One of the worst prairie fires occurred the afternoon of November 6, 1914, when a teacher and three pupils of a country school were burned to death, and three other children so badly burned that their death was only a question of hours.
The fire was started some 17 miles southwest of Belfield, North Dakota about noon, by a threshing outfit, which was moving to a new setting, and, fanned into a devastating flame by a 30-mile gale, swept on to claim a terrible toll of life and property.
Saw Fire Coming
About 1 o’clock, Miss Gladys Hollister and her little flock of 12 school children in the Davis school, 12 miles southwest of Belfield, saw the fire, about five miles away, coming up the valley towards them. Frantic with fright, they left the building, which stood almost untouched and would have kept them safe while the fire demon swept by, and made superhuman efforts to reach a plowed field, which they thought was their only salvation. Five children, living in a direction away from the path of the fire, succeeded in reaching home.
Four Rods From Safety
Their teacher and six little comrades struggled on, now falling, overcome by fear and smoke, then up and stumbling on again.
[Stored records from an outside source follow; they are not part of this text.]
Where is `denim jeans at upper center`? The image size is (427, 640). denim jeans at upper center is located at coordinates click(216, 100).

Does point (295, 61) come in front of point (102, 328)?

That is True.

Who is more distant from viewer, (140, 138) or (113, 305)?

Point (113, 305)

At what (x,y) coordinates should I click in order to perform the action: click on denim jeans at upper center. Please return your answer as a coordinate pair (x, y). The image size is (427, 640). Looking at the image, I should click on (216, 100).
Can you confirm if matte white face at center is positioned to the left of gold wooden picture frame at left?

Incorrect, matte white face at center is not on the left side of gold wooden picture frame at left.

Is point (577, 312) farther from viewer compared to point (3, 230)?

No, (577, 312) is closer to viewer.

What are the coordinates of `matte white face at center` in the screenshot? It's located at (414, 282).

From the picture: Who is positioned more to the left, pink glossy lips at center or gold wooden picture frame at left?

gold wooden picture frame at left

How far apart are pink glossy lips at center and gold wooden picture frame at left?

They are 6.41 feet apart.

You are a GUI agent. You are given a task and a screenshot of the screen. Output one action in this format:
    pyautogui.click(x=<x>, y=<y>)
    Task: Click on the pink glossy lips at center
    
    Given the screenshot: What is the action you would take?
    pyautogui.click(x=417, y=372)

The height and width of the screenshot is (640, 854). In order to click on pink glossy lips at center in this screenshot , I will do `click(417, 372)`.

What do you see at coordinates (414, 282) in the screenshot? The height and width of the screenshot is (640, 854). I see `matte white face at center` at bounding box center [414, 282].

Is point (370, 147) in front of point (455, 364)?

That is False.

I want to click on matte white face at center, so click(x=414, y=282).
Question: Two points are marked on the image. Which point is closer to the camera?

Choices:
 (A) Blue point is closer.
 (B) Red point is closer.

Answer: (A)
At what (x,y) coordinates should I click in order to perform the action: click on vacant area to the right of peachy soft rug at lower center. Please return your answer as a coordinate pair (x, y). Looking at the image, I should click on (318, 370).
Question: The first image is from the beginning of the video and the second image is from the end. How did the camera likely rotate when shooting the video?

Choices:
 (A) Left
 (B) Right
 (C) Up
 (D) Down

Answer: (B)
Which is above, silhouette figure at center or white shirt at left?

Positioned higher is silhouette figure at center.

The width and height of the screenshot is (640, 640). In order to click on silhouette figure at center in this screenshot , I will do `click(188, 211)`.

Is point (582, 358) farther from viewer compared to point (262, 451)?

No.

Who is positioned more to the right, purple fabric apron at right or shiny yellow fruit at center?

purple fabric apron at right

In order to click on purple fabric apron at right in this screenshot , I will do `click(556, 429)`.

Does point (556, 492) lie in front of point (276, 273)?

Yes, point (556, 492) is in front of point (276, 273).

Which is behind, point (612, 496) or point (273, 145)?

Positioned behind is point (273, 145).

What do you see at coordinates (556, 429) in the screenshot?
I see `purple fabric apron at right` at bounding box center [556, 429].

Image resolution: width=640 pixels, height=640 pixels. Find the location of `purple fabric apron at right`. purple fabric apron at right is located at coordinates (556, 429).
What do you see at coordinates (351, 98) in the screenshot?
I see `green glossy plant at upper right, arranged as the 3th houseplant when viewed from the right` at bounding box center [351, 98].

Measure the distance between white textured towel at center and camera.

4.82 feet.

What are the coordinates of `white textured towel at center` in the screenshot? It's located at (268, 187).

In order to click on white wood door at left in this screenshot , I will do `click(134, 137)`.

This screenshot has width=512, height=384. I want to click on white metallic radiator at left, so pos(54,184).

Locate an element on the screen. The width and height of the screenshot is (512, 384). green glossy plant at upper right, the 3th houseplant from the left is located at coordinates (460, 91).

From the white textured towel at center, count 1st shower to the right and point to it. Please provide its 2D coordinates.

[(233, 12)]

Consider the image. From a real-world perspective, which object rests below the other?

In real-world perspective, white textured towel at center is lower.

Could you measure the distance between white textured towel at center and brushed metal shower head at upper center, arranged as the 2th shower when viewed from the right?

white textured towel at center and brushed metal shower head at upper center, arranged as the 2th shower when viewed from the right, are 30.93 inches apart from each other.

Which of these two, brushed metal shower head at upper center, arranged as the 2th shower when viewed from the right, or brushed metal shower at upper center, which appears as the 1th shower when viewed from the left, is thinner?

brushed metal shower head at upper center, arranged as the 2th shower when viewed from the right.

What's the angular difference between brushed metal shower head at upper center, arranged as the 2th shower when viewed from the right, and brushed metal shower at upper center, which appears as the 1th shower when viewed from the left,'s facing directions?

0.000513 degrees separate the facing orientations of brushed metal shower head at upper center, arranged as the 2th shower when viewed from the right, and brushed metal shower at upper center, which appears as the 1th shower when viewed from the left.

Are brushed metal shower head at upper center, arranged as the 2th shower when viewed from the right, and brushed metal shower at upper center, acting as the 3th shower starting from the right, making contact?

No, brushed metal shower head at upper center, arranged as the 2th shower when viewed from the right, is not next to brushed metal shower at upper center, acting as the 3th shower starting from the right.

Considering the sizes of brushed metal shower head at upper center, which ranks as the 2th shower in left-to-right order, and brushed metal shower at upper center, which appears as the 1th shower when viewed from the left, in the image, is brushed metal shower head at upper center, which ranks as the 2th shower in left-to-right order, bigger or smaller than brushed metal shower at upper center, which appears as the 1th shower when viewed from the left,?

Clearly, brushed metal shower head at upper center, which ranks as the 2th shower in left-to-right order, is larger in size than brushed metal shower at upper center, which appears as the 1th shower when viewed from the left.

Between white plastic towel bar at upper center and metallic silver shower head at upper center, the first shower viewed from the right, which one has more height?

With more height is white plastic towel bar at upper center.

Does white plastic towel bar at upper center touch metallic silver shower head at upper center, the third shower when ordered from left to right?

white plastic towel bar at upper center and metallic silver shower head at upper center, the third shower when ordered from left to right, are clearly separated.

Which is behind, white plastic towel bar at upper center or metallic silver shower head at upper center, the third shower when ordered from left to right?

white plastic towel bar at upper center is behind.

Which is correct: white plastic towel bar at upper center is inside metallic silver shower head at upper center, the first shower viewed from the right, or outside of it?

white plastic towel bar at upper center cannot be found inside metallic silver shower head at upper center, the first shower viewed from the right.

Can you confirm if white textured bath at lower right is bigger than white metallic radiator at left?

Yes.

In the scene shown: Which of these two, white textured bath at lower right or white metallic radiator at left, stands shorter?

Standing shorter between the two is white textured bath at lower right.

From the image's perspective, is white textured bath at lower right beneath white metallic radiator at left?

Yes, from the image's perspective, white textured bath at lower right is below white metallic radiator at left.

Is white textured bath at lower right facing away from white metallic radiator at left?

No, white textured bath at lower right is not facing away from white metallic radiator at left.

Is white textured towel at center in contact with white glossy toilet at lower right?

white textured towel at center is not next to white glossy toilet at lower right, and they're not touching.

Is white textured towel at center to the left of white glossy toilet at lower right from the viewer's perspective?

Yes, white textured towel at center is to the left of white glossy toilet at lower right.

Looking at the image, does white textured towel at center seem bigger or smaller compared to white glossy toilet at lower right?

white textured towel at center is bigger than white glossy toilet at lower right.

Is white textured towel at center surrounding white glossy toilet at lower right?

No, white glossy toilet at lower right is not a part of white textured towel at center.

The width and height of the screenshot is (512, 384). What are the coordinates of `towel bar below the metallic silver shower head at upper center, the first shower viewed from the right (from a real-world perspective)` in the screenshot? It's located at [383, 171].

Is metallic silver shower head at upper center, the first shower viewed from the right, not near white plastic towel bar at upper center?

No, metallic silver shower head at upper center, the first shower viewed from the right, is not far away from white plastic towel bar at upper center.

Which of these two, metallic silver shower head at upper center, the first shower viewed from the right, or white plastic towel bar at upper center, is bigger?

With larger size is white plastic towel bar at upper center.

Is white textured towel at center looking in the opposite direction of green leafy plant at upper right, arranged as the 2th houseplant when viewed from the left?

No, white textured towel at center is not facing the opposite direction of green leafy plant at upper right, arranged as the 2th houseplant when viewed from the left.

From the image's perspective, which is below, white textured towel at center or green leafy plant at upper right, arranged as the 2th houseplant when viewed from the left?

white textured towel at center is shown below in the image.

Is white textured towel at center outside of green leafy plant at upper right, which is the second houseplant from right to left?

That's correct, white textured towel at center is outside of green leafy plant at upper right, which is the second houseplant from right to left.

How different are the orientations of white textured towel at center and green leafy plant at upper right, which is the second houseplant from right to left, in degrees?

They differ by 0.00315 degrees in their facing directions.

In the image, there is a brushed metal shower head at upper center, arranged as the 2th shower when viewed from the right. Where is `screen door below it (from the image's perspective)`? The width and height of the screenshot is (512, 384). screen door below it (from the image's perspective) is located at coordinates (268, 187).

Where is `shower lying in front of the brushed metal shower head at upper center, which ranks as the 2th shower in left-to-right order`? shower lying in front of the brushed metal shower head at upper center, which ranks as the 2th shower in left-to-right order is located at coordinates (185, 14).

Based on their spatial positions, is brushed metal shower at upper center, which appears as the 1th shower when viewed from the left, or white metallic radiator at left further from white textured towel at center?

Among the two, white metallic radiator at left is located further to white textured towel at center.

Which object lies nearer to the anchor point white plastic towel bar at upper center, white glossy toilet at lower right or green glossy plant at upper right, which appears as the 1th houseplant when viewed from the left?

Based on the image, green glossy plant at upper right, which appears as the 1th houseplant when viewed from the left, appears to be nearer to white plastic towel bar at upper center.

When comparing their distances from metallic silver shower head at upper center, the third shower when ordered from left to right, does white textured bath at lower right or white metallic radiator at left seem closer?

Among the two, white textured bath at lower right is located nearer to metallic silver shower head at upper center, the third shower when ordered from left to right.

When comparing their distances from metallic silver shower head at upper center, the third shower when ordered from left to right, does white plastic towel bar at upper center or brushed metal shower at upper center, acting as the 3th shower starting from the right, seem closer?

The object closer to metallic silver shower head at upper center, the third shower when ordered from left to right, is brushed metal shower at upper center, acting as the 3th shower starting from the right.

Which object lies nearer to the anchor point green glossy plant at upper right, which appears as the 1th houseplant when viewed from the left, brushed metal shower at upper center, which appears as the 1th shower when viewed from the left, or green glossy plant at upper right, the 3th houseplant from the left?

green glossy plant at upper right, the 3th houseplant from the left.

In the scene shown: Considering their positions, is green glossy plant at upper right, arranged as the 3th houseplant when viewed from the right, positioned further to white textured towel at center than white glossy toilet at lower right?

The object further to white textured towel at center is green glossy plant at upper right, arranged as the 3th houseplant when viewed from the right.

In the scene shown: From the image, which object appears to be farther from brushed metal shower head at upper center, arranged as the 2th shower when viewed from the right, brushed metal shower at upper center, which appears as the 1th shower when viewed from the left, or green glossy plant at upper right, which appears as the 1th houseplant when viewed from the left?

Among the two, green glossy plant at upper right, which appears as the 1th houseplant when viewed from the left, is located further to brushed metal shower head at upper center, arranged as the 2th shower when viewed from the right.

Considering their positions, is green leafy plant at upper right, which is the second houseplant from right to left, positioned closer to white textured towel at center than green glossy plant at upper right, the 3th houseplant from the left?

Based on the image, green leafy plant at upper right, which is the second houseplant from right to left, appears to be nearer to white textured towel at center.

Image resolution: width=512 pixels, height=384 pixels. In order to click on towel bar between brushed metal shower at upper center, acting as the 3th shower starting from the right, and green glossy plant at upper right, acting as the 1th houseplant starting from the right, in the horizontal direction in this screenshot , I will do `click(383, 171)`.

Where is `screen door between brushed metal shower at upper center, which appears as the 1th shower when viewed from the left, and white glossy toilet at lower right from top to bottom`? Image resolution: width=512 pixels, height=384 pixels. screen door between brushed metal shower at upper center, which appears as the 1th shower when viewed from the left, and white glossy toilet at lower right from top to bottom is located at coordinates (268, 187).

But the dense smoke enveloped them and they were found huddled together, only four rods from the plowed ground, and safety. Three children were dead when found and three terribly burned. Their clothes were completely burned off. Miss Hollister, who was in a most pitiable condition, with 90 per cent of the skin of her body burned, was unconscious, but regained consciousness long enough to say that she realized she made a mistake in leaving the school house, but did what she thought best.